Scene change data
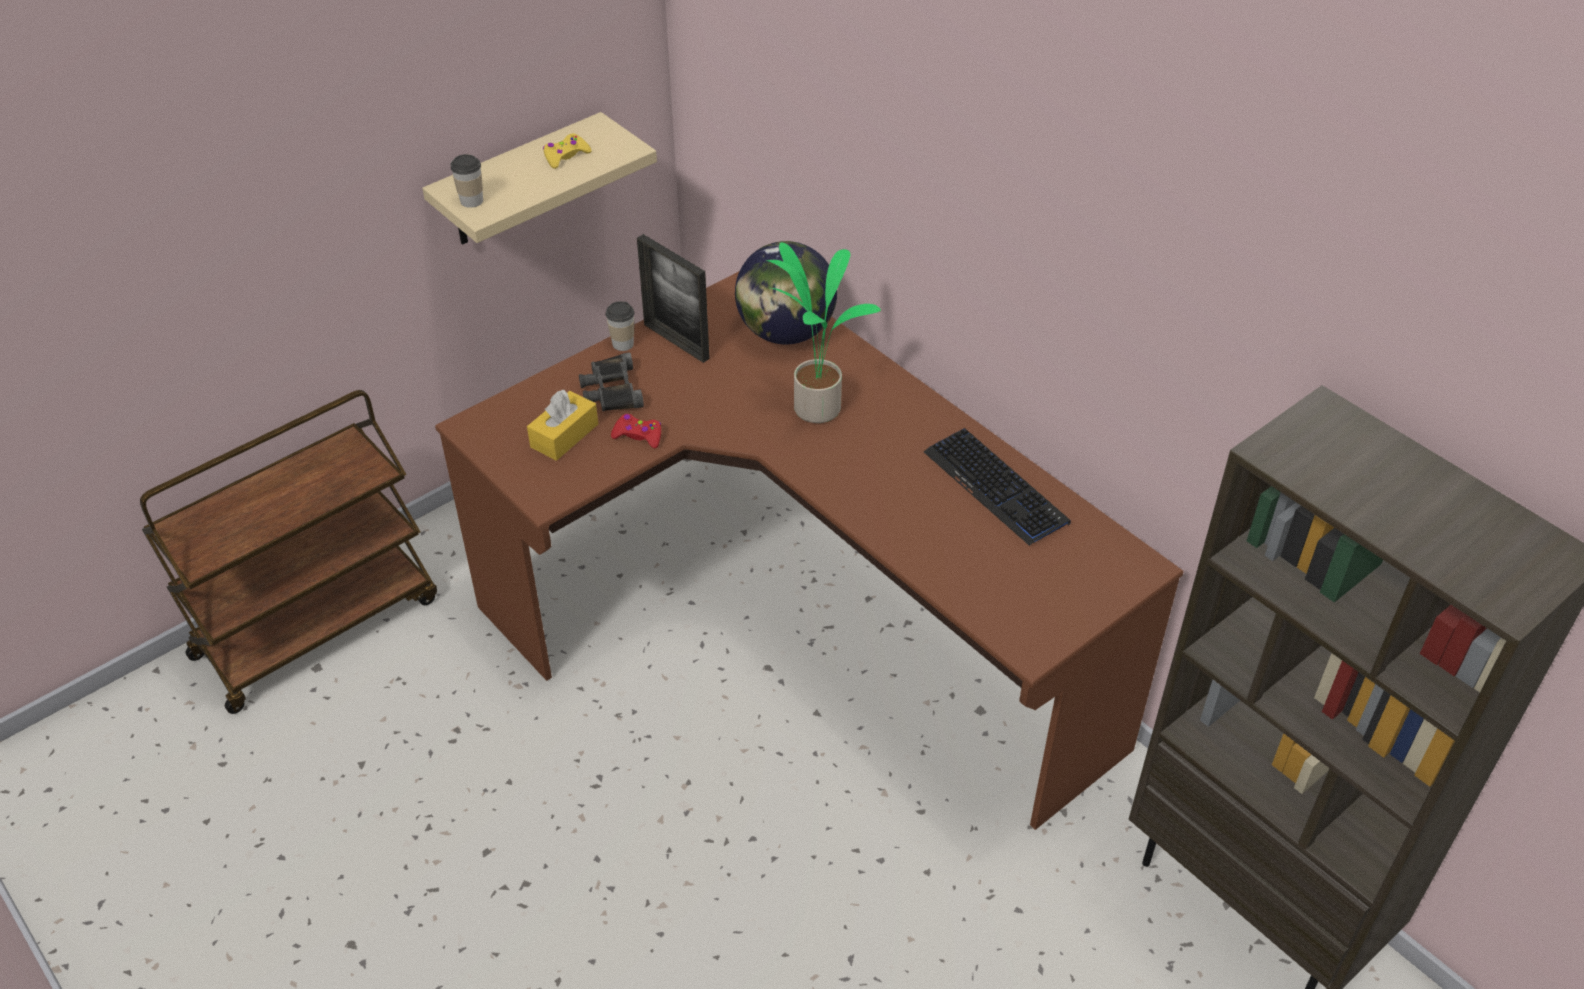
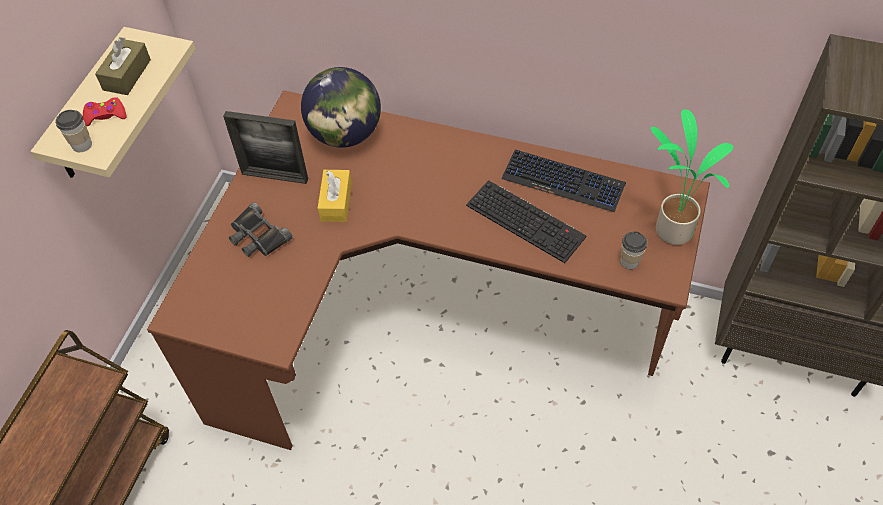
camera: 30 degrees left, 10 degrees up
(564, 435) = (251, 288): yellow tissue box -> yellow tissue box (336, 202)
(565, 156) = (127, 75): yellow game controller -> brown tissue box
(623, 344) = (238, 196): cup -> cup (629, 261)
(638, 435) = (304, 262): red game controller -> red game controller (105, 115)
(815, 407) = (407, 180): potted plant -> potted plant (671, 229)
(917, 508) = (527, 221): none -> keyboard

The problem
Quote the records in their entirety, keeping the wording exact and excluding pictures.

Task response
camera: 30 degrees left, 10 degrees up
(564, 435) = (251, 288): yellow tissue box -> yellow tissue box (336, 202)
(565, 156) = (127, 75): yellow game controller -> brown tissue box
(623, 344) = (238, 196): cup -> cup (629, 261)
(638, 435) = (304, 262): red game controller -> red game controller (105, 115)
(815, 407) = (407, 180): potted plant -> potted plant (671, 229)
(917, 508) = (527, 221): none -> keyboard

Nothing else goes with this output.